Franca: –Yo estaba recién mudada a Colegiales, nos gustaba mucho el barrio, y encontramos este local hermoso. Pero como resultó más grande de lo que imaginábamos, decidimos convertirlo en una cantina.
–¿Por qué una cantina y no un restaurante más contemporáneo?
Franca: –Es algo que teníamos grabado en nuestra historia. Cuando pensábamos la cocina del lugar, no nos podíamos sacar de la cabeza a Pina, a nuestra nonna, que hoy tiene 94 años, y que cuando éramos chicos nos amasaba unos fusilli deliciosos. Es lo que habíamos vivido en nuestra infancia. Esa sensación familiar nos trajo a este lugar.

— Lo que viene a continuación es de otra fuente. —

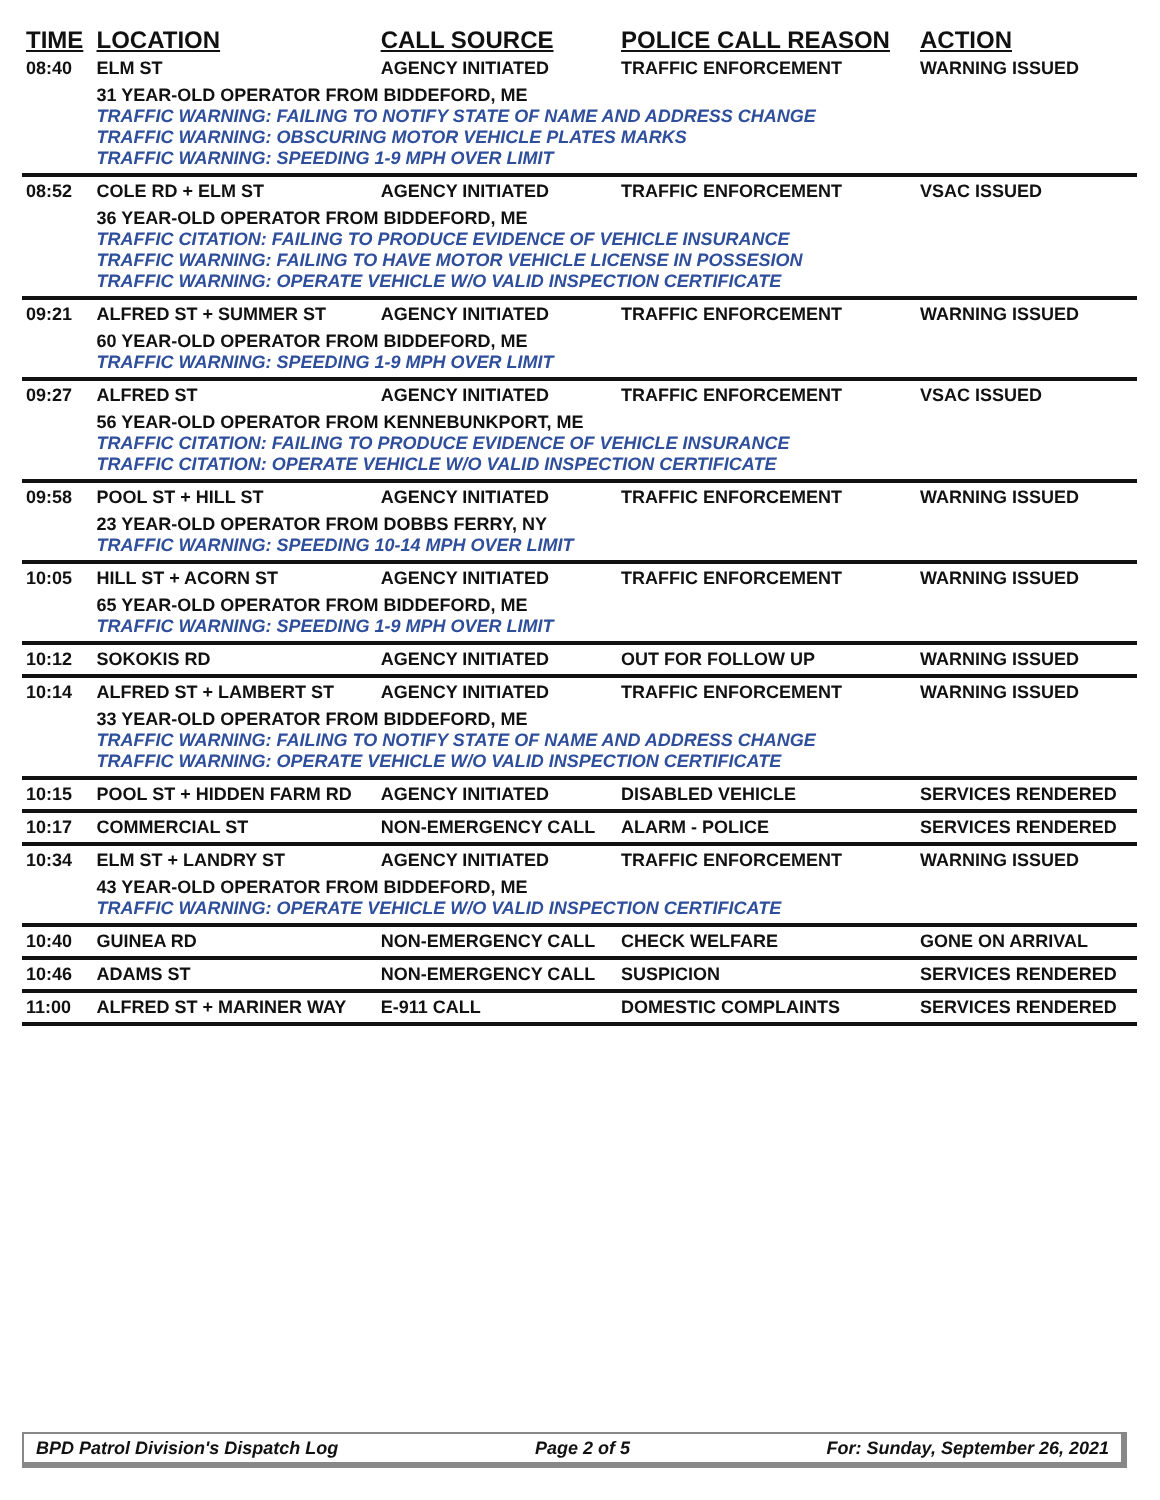| TIME | LOCATION | CALL SOURCE | POLICE CALL REASON | ACTION |
| --- | --- | --- | --- | --- |
| 08:40 | ELM ST | AGENCY INITIATED | TRAFFIC ENFORCEMENT | WARNING ISSUED |
| | 31 YEAR-OLD OPERATOR FROM BIDDEFORD, ME TRAFFIC WARNING: FAILING TO NOTIFY STATE OF NAME AND ADDRESS CHANGE TRAFFIC WARNING: OBSCURING MOTOR VEHICLE PLATES MARKS TRAFFIC WARNING: SPEEDING 1-9 MPH OVER LIMIT | | | |
| 08:52 | COLE RD + ELM ST | AGENCY INITIATED | TRAFFIC ENFORCEMENT | VSAC ISSUED |
| | 36 YEAR-OLD OPERATOR FROM BIDDEFORD, ME TRAFFIC CITATION: FAILING TO PRODUCE EVIDENCE OF VEHICLE INSURANCE TRAFFIC WARNING: FAILING TO HAVE MOTOR VEHICLE LICENSE IN POSSESION TRAFFIC WARNING: OPERATE VEHICLE W/O VALID INSPECTION CERTIFICATE | | | |
| 09:21 | ALFRED ST + SUMMER ST | AGENCY INITIATED | TRAFFIC ENFORCEMENT | WARNING ISSUED |
| | 60 YEAR-OLD OPERATOR FROM BIDDEFORD, ME TRAFFIC WARNING: SPEEDING 1-9 MPH OVER LIMIT | | | |
| 09:27 | ALFRED ST | AGENCY INITIATED | TRAFFIC ENFORCEMENT | VSAC ISSUED |
| | 56 YEAR-OLD OPERATOR FROM KENNEBUNKPORT, ME TRAFFIC CITATION: FAILING TO PRODUCE EVIDENCE OF VEHICLE INSURANCE TRAFFIC CITATION: OPERATE VEHICLE W/O VALID INSPECTION CERTIFICATE | | | |
| 09:58 | POOL ST + HILL ST | AGENCY INITIATED | TRAFFIC ENFORCEMENT | WARNING ISSUED |
| | 23 YEAR-OLD OPERATOR FROM DOBBS FERRY, NY TRAFFIC WARNING: SPEEDING 10-14 MPH OVER LIMIT | | | |
| 10:05 | HILL ST + ACORN ST | AGENCY INITIATED | TRAFFIC ENFORCEMENT | WARNING ISSUED |
| | 65 YEAR-OLD OPERATOR FROM BIDDEFORD, ME TRAFFIC WARNING: SPEEDING 1-9 MPH OVER LIMIT | | | |
| 10:12 | SOKOKIS RD | AGENCY INITIATED | OUT FOR FOLLOW UP | WARNING ISSUED |
| 10:14 | ALFRED ST + LAMBERT ST | AGENCY INITIATED | TRAFFIC ENFORCEMENT | WARNING ISSUED |
| | 33 YEAR-OLD OPERATOR FROM BIDDEFORD, ME TRAFFIC WARNING: FAILING TO NOTIFY STATE OF NAME AND ADDRESS CHANGE TRAFFIC WARNING: OPERATE VEHICLE W/O VALID INSPECTION CERTIFICATE | | | |
| 10:15 | POOL ST + HIDDEN FARM RD | AGENCY INITIATED | DISABLED VEHICLE | SERVICES RENDERED |
| 10:17 | COMMERCIAL ST | NON-EMERGENCY CALL | ALARM - POLICE | SERVICES RENDERED |
| 10:34 | ELM ST + LANDRY ST | AGENCY INITIATED | TRAFFIC ENFORCEMENT | WARNING ISSUED |
| | 43 YEAR-OLD OPERATOR FROM BIDDEFORD, ME TRAFFIC WARNING: OPERATE VEHICLE W/O VALID INSPECTION CERTIFICATE | | | |
| 10:40 | GUINEA RD | NON-EMERGENCY CALL | CHECK WELFARE | GONE ON ARRIVAL |
| 10:46 | ADAMS ST | NON-EMERGENCY CALL | SUSPICION | SERVICES RENDERED |
| 11:00 | ALFRED ST + MARINER WAY | E-911 CALL | DOMESTIC COMPLAINTS | SERVICES RENDERED |
BPD Patrol Division's Dispatch Log Page 2 of 5 For: Sunday, September 26, 2021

–¿Y cómo es esa historia familiar?
María Eugenia: –Todo empezó con Carlos, el papá de nuestra nonna. Ellos eran de Sicignano degli Alburni, un pueblo al sur de Italia. Cuando llegaron a la Argentina, en los años 50, mi nonna empezó a cocinar en un restaurante en Almagro, un lugar abierto por otros inmigrantes italianos. El tipo de restaurante que estaba de moda era así, lugares como La cantina de David, La cantina de Arnoldo, todos inmigrantes italianos, todos amigos del mismo pueblo. Mi nonno, Luigi, era zapatero y trabajaba en una fábrica de flanes. La familia logró juntar así algo de plata y terminaron abriendo Don Carlos, en Billinghurst y Valentín Gomez, un lugar pensado para dar de comer a los obreros y peones del mercado de Abasto.

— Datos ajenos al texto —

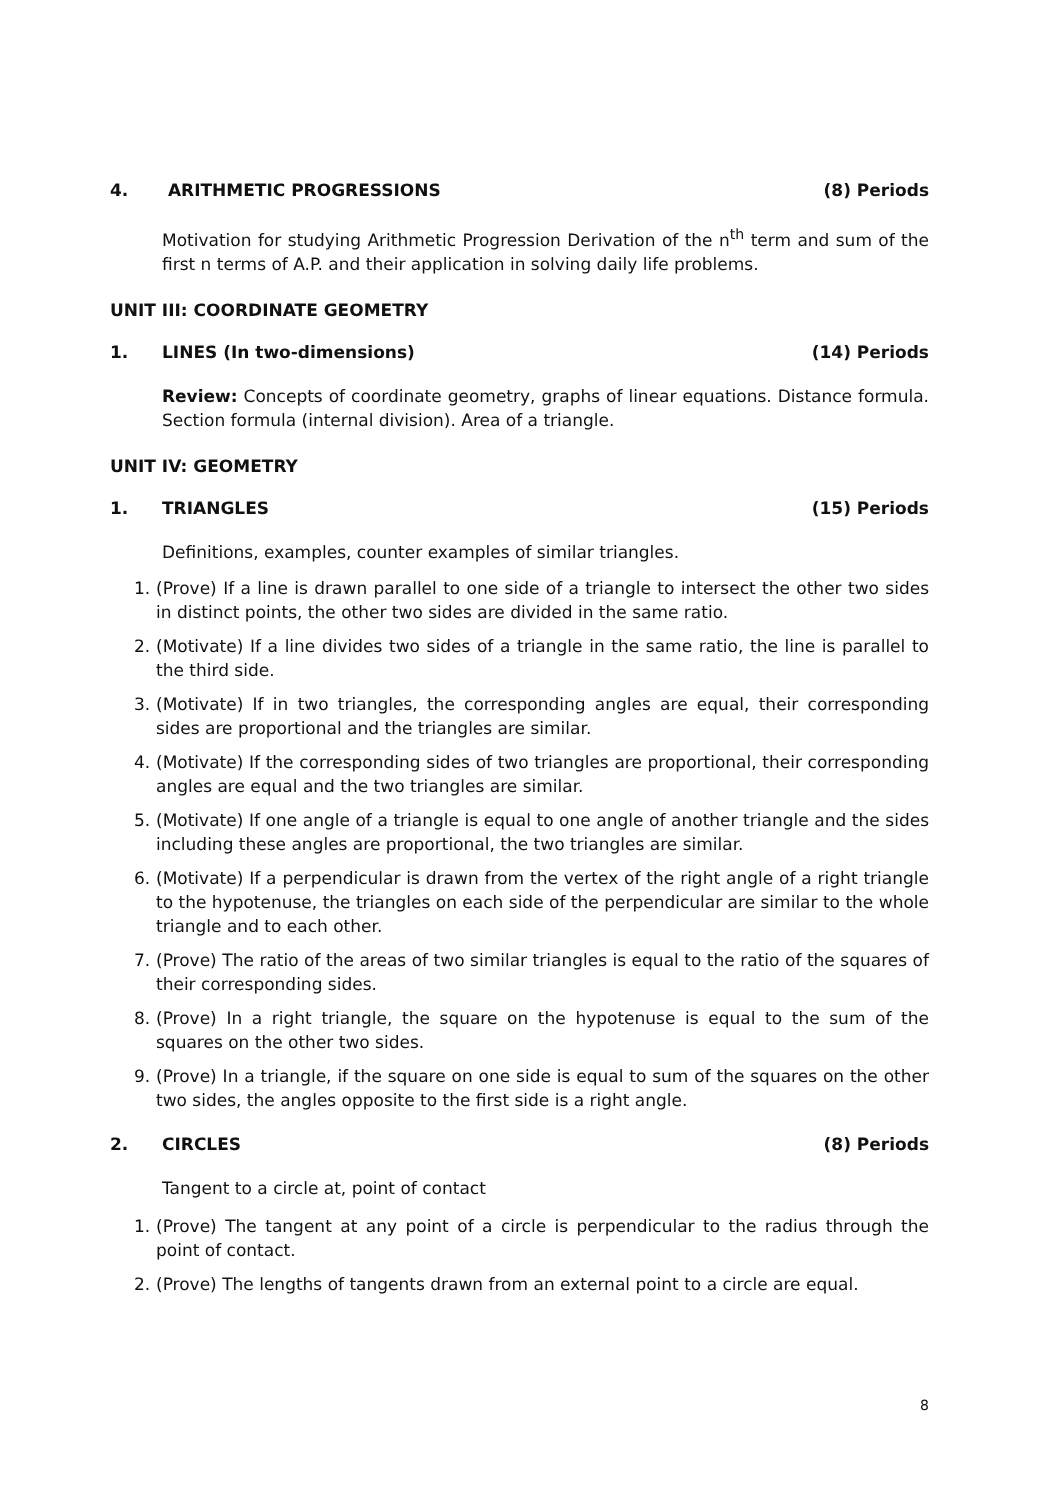4. ARITHMETIC PROGRESSIONS (8) Periods
Motivation for studying Arithmetic Progression Derivation of the n<sup>th</sup> term and sum of the first n terms of A.P. and their application in solving daily life problems.
UNIT III: COORDINATE GEOMETRY
1. LINES (In two-dimensions) (14) Periods
Review: Concepts of coordinate geometry, graphs of linear equations. Distance formula. Section formula (internal division). Area of a triangle.
UNIT IV: GEOMETRY
1. TRIANGLES (15) Periods
Definitions, examples, counter examples of similar triangles.
1. (Prove) If a line is drawn parallel to one side of a triangle to intersect the other two sides in distinct points, the other two sides are divided in the same ratio.
2. (Motivate) If a line divides two sides of a triangle in the same ratio, the line is parallel to the third side.
3. (Motivate) If in two triangles, the corresponding angles are equal, their corresponding sides are proportional and the triangles are similar.
4. (Motivate) If the corresponding sides of two triangles are proportional, their corresponding angles are equal and the two triangles are similar.
5. (Motivate) If one angle of a triangle is equal to one angle of another triangle and the sides including these angles are proportional, the two triangles are similar.
6. (Motivate) If a perpendicular is drawn from the vertex of the right angle of a right triangle to the hypotenuse, the triangles on each side of the perpendicular are similar to the whole triangle and to each other.
7. (Prove) The ratio of the areas of two similar triangles is equal to the ratio of the squares of their corresponding sides.
8. (Prove) In a right triangle, the square on the hypotenuse is equal to the sum of the squares on the other two sides.
9. (Prove) In a triangle, if the square on one side is equal to sum of the squares on the other two sides, the angles opposite to the first side is a right angle.
2. CIRCLES (8) Periods
Tangent to a circle at, point of contact
1. (Prove) The tangent at any point of a circle is perpendicular to the radius through the point of contact.
2. (Prove) The lengths of tangents drawn from an external point to a circle are equal.
8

–¿Llegaron a conocer Don Carlos?
María Eugenia: –No, lo vendieron en los años 70, no habíamos nacido. Tras vender el fondo de comercio, nuestros abuelos abrieron otro restaurante, Luigi, el nombre del nonno. Era un local chiquito que se llenaba enseguida, estaba en Anchorena y Av. Córdoba o por de ahí. Después se mudaron al segundo Lugi, mucho más grande, enorme, incluso con su propia playa de estacionamiento. En un buen día pasaban por ahí más de 1000 personas. Ese local sí que lo conocímos, ahí estaban los nonnos, papá y mamá.
–¿Qué recuerdos les quedaron de Luigi?
María Eugenia: –Me acuerdo estar en la cocina cuando mi nonna cocinaba. A veces mi papá me dejaba quedarme con él mientras trabajaba de noche, y para mí era el mejor plan del mundo, me quedaba despierta hasta las 3 de la mañana, el lugar repleto de gente. Era como una fiesta.

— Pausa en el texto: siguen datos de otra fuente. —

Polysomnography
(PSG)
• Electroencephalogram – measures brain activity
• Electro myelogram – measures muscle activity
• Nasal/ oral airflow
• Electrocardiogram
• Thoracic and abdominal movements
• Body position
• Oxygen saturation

–¿Toda la familia cocinaba?
Franca: –Las que cocinaban eran las mujeres, ellas hacían la producción de día. El nonno vestía de chaleco y camisa de seda, papá y nuestro tío estaban en el salón. Nosotros ibamos siempre en horarios en que el restaurante estaba más tranquilo, no se nos ocurría ocupar una mesa con el lugar lleno, la prioridad eran siempre los que pagaban la cuenta.
María Eugenia: –Yo tenía mis platos favoritos que pedía sin parar, como una fijación. Durante un año me la pasé comiendo berenjenas a la parmesana, después pasé a la saltimboca a la romana, más tarde el matambrito a la Nerone, que venía con mucho limón y papas pai.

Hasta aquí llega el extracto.